■ **Action item**
All lines with the word "model" in the material below are required.

%%

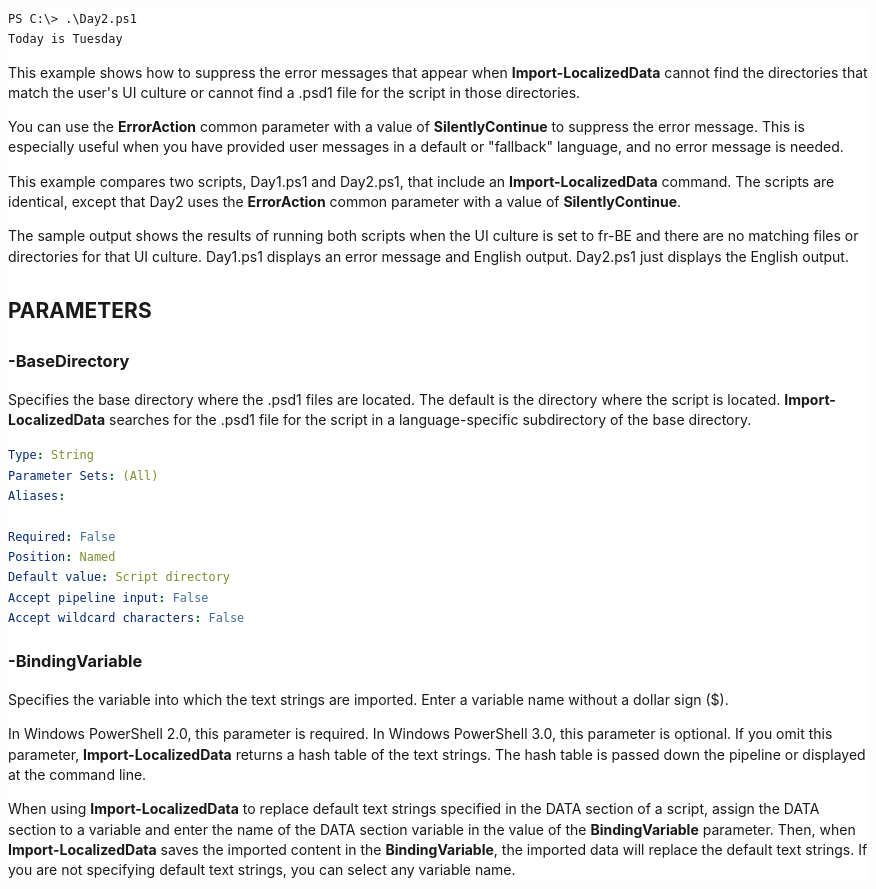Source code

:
 ```
PS C:\> .\Day2.ps1
Today is Tuesday
```

This example shows how to suppress the error messages that appear when **Import-LocalizedData** cannot find the directories that match the user's UI culture or cannot find a .psd1 file for the script in those directories.

You can use the **ErrorAction** common parameter with a value of **SilentlyContinue** to suppress the error message.
This is especially useful when you have provided user messages in a default or "fallback" language, and no error message is needed.

This example compares two scripts, Day1.ps1 and Day2.ps1, that include an **Import-LocalizedData** command.
The scripts are identical, except that Day2 uses the **ErrorAction** common parameter with a value of **SilentlyContinue**.

The sample output shows the results of running both scripts when the UI culture is set to fr-BE and there are no matching files or directories for that UI culture.
Day1.ps1 displays an error message and English output.
Day2.ps1 just displays the English output.
## PARAMETERS

### -BaseDirectory
Specifies the base directory where the .psd1 files are located.
The default is the directory where the script is located.
**Import-LocalizedData** searches for the .psd1 file for the script in a language-specific subdirectory of the base directory.

```yaml
Type: String
Parameter Sets: (All)
Aliases:

Required: False
Position: Named
Default value: Script directory
Accept pipeline input: False
Accept wildcard characters: False
```

### -BindingVariable
Specifies the variable into which the text strings are imported.
Enter a variable name without a dollar sign ($).

In Windows PowerShell 2.0, this parameter is required.
In Windows PowerShell 3.0, this parameter is optional.
If you omit this parameter, **Import-LocalizedData** returns a hash table of the text strings.
The hash table is passed down the pipeline or displayed at the command line.

When using **Import-LocalizedData** to replace default text strings specified in the DATA section of a script, assign the DATA section to a variable and enter the name of the DATA section variable in the value of the **BindingVariable** parameter.
Then, when **Import-LocalizedData** saves the imported content in the **BindingVariable**, the imported data will replace the default text strings.
If you are not specifying default text strings, you can select any variable name.
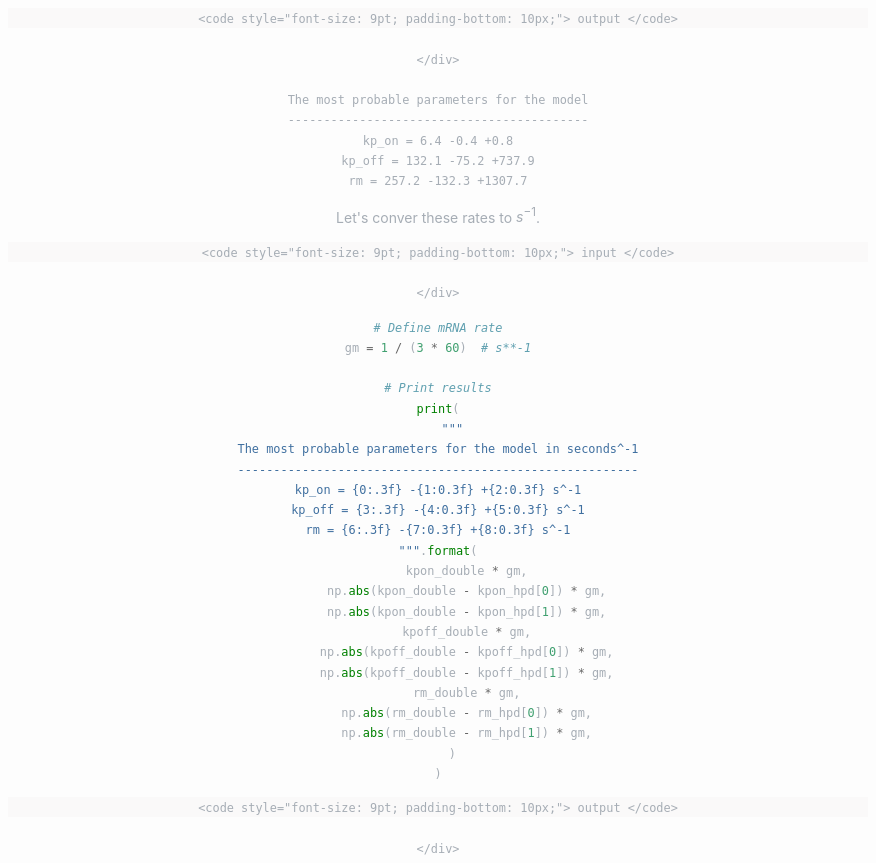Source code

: 
   <div style="background-color: #faf9f9; width: 100%;
               color: #a6adb5; height:15pt; margin: 0px; padding:0px;text-align: center;">

    <code style="font-size: 9pt; padding-bottom: 10px;"> output </code>

    </div>
    
    The most probable parameters for the model
    ------------------------------------------
    kp_on = 6.4 -0.4 +0.8
    kp_off = 132.1 -75.2 +737.9
    rm = 257.2 -132.3 +1307.7
    


Let's conver these rates to $s^{-1}$.


   <div style="background-color: #faf9f9; width: 100%;
               color: #a6adb5; height:15pt; margin: 0px; padding:0px;text-align: center;">

    <code style="font-size: 9pt; padding-bottom: 10px;"> input </code>

    </div>
```python
# Define mRNA rate
gm = 1 / (3 * 60)  # s**-1

# Print results
print(
    """
The most probable parameters for the model in seconds^-1
--------------------------------------------------------
kp_on = {0:.3f} -{1:0.3f} +{2:0.3f} s^-1
kp_off = {3:.3f} -{4:0.3f} +{5:0.3f} s^-1
rm = {6:.3f} -{7:0.3f} +{8:0.3f} s^-1
""".format(
        kpon_double * gm,
        np.abs(kpon_double - kpon_hpd[0]) * gm,
        np.abs(kpon_double - kpon_hpd[1]) * gm,
        kpoff_double * gm,
        np.abs(kpoff_double - kpoff_hpd[0]) * gm,
        np.abs(kpoff_double - kpoff_hpd[1]) * gm,
        rm_double * gm,
        np.abs(rm_double - rm_hpd[0]) * gm,
        np.abs(rm_double - rm_hpd[1]) * gm,
    )
)
```


   <div style="background-color: #faf9f9; width: 100%;
               color: #a6adb5; height:15pt; margin: 0px; padding:0px;text-align: center;">

    <code style="font-size: 9pt; padding-bottom: 10px;"> output </code>

    </div>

%%

■ **Solution for this task**
    The most probable parameters for the model
The most probable parameters for the model in seconds^-1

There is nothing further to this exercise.